N’a pas d’âge, n’a presque plus de sexe, n’a pas de passion connue, ne connaît pas l’amour, n’a à peu près rien pour elle, sinon la froide intelligence des rétrécisseurs de têtes amazoniens. Fume. Aime son reptile comme son enfant. Fume. Régit d’une poigne de fer dans un gant d’acier trempé la vie entre les quatre murs de l’agence; la vie, enfin, pour le peu qu’on ose en avoir en sa présence. Fume. Si ça se trouve, son reptile est son enfant. Écrase sa cigarette. Nourrit son enfant de mégots, euh…, je veux dire : nourrit son reptile de mégots. Allume probablement une cigarette au moment où s’écrivent ces lignes. Fumera jusqu’à la fin des temps. N’est peut-être jamais née, ne mourra jamais. Me fait peur.
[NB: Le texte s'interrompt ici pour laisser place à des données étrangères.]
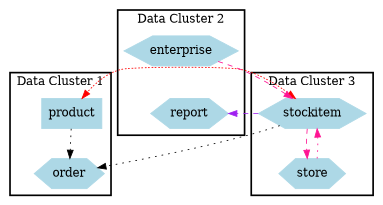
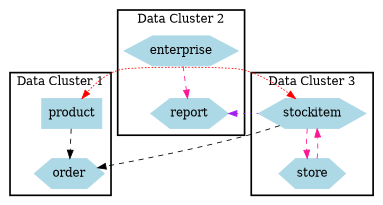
  digraph {
    node [color=lightblue fontcolor=black shape=hexagon style=filled]
    edge [color=deeppink font=6 style=dashed]
    n1 [label=product shape=box]
    n2 [label=order]
    n3 [label=enterprise]
    n4 [label=report]
    n5 [label=stockitem]
    n6 [label=store]
    subgraph cluster_1 {
      color=black
      label="Data Cluster 1"
      style=bold
      n1
      n2
    }
    subgraph cluster_2 {
      color=black
      label="Data Cluster 2"
      style=bold
      n3
      n4
    }
    subgraph cluster_3 {
      color=black
      label="Data Cluster 3"
      style=bold
      n5
      n6
    }
-   n1 -> n2 [color=black style=dotted]
+   n1 -> n2 [color=black]
    n1 -> n5 [color=red style=dotted]
-   n3 -> n5
+   n3 -> n4
    n5 -> n1 [color=red style=dotted]
-   n5 -> n2 [color=black style=dotted]
-   n5 -> n4 [color=purple]
+   n5 -> n2 [color=black]
+   n5 -> n4 [color=purple style=dotted]
    n5 -> n6
-   n6 -> n5 [style=dotted]
+   n6 -> n5
  }
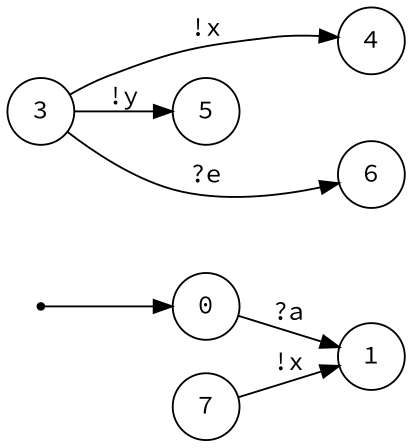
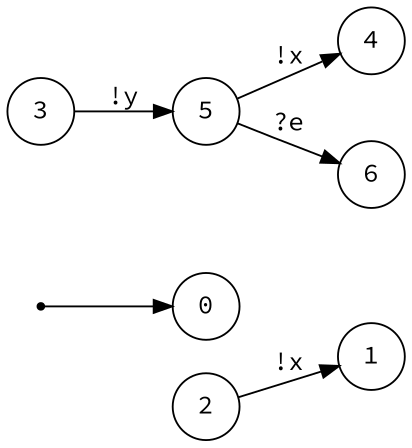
  digraph {
    fontname="Source Code Pro"
    rankdir=LR
    node [fontname="Source Code Pro" shape=circle]
    edge [fontname="Source Code Pro"]
    ENTRY [shape=point]
    0
    1
    3
    5
    4
-   2 [label=7]
+   2
    6
    ENTRY -> 0
-   0 -> 1 [label="?a"]
    3 -> 5 [label="!y"]
-   3 -> 4 [label="!x"]
-   3 -> 6 [label="?e"]
+   5 -> 4 [label="!x"]
+   5 -> 6 [label="?e"]
    2 -> 1 [label="!x"]
  }
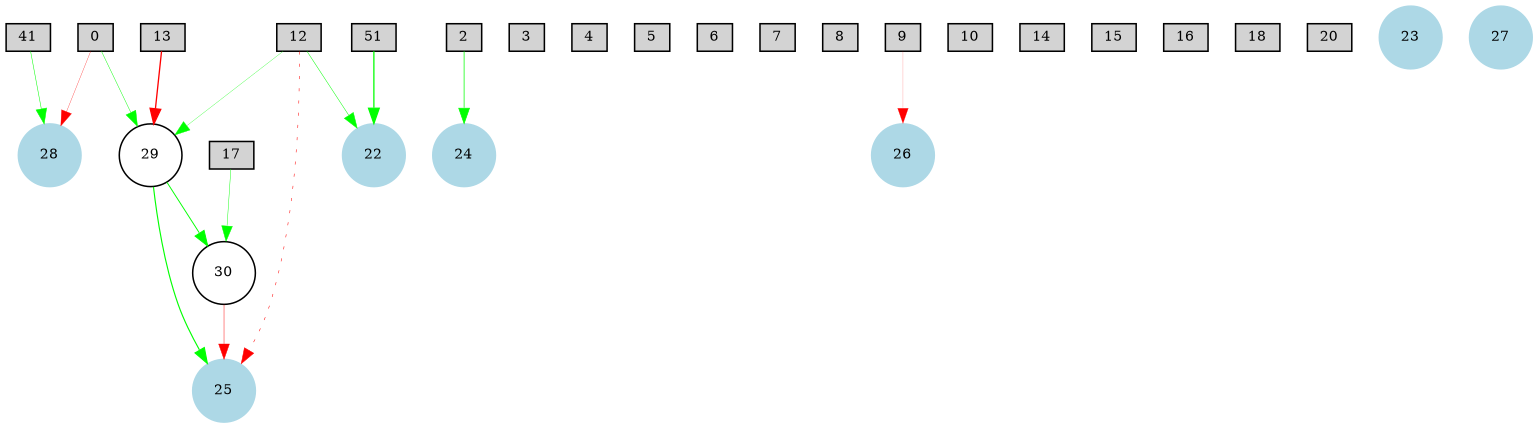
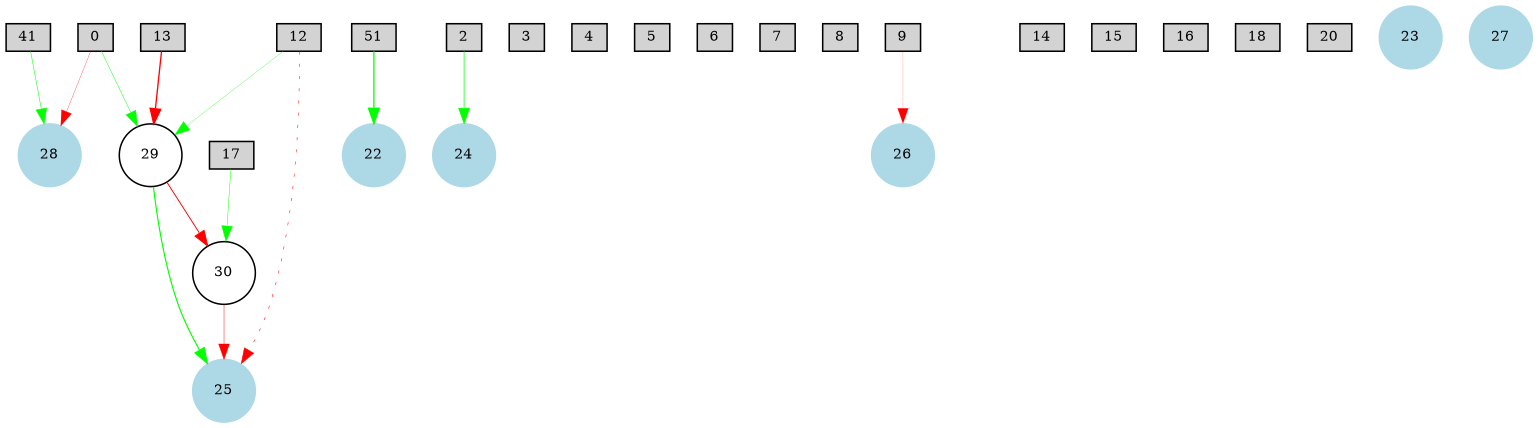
  digraph {
    node [fontsize=9 shape=box style=filled]
    edge [color=green style=solid]
    0 [height=0.2 width=0.2]
    28 [color=lightblue height=0.2 shape=circle width=0.2]
    29 [height=0.2 shape=circle width=0.2 style=""]
    25 [color=lightblue height=0.2 shape=circle width=0.2]
    30 [height=0.2 shape=circle width=0.2 style=""]
    2 [height=0.2 width=0.2]
    24 [color=lightblue height=0.2 shape=circle width=0.2]
    3 [height=0.2 width=0.2]
    4 [height=0.2 width=0.2]
    5 [height=0.2 width=0.2]
    6 [height=0.2 width=0.2]
    7 [height=0.2 width=0.2]
    8 [height=0.2 width=0.2]
    9 [height=0.2 width=0.2]
    26 [color=lightblue height=0.2 shape=circle width=0.2]
-   10 [height=0.2 width=0.2]
    n17 [height=0.2 label=51 width=0.2]
    22 [color=lightblue height=0.2 shape=circle width=0.2]
    12 [height=0.2 width=0.2]
    13 [height=0.2 width=0.2]
    14 [height=0.2 width=0.2]
    15 [height=0.2 width=0.2]
    16 [height=0.2 width=0.2]
    17 [height=0.2 width=0.2]
    18 [height=0.2 width=0.2]
    20 [height=0.2 width=0.2]
    n27 [height=0.2 label=41 width=0.2]
    23 [color=lightblue height=0.2 shape=circle width=0.2]
    27 [color=lightblue height=0.2 shape=circle width=0.2]
    0 -> 28 [color=red penwidth=0.18891658460336036]
    0 -> 29 [penwidth=0.2970647451288461]
    29 -> 25 [penwidth=0.7456407022333333]
-   29 -> 30 [penwidth=0.6151546154730697]
+   29 -> 30 [color=red penwidth=0.6151546154730697]
    30 -> 25 [color=red penwidth=0.30023326701478315]
    2 -> 24 [penwidth=0.47703899499744784]
    9 -> 26 [color=red penwidth=0.10373197890429263]
    n17 -> 22 [penwidth=0.8309017713664156]
    12 -> 29 [penwidth=0.18667083830864062]
    12 -> 25 [color=red penwidth=0.34196010825692214 style=dotted]
-   12 -> 22 [penwidth=0.31947156335169735]
    13 -> 29 [color=red penwidth=0.8610142042574285]
    17 -> 30 [penwidth=0.2892765529696531]
    n27 -> 28 [penwidth=0.3331050183435872]
  }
Télésphore Doucet, antiquaire

Cache son âge, cache son orientation sexuelle, cache une bonne partie de ses revenus à l’impôt, cache son passé, cache son penchant pour l’opium, cache des oeuvres d’art rarissimes, cache son surplus de poids, cache ses dents jaunies, cache l’argent du beurre, cache ses allégeances politiques et religieuses. Exhibe une assurance hors du commun, un sens de l’esthétique sûr, une insouciance virile, une obséquiosité précise, des connaissances théoriques pointues, un port de tête noble. Cache bien son jeu, abat les bonnes cartes.


Frères Strozzi, truands

Indissociables, se séparent dans l’absolue nécessité d’uriner ou de copuler. Trentenaires, ils cumulent cependant à eux deux l’âge véritable de leurs artères. Au rayon intelligence, il semblerait que chacun incarne la moitié du cerveau, et que le patois infâme qu’ils emploient entre eux leur sert de synapses. Occupation : pigistes criminels. Gagnent suffisamment pour tenir jusqu’à la semaine d’après, ce qui tombe plutôt bien, leur mémoire à long terme ne dépassant pas sept jours. Bref, ils seraient une valeur négligeable dans la fresque interlope montréalaise s’ils ne devaient croiser le destin d’Edgar, notre héros qui, commençant dans le métier au bas de l’échelle, devra leur marcher sur la tête pour gravir le premier échelon.


Mme Malaki, propriétaire

Abonnée au deuil perpétuel, Mme Malaki, la soixantaine plantureuse en certains endroits et flasque en d’autres, pleure son défunt mari, pleure sur son triste sort de veuve, pleure sa Grèce natale où elle ne retournera jamais, et pleure l’ingratitude de ses locataires. Ses locataires, qui ne connaissent rien, mais vraiment rien, à la souffrance. Déconcertera, jour après jour, notre pauvre Edgar qui devra composer avec l’ambiance de contrition forcée qu’elle épand un peu partout dans l’immeuble comme on le fait avec des poignées de terre sur les cercueils. Écoute aux portes, sait tout de son petit monde, entre parfois en transe spontanément au détour d’un couloir, sans raison apparente.


Dr Freeman

Officie, souverain, à la morgue municipale. « Médecin des morts », voilà certainement ce qu’il écrirait sur ses cartes d’affaires si seulement les vivants se montraient un peu plus ouverts d’esprit. Selon toute vraisemblance, la vie n’est qu’un processus de fabrication; il croit travailler à longueur de nuit avec, entre ses mains, le produit fini. A réduit au strict minimum ses rapports avec les vivants. Aime les buffets froids, ne fait pas attention à la fraîcheur des aliments. Affectionne écrire dans les registres à l’encre de Chine. Est, selon ses critères personnels, un bon vivant.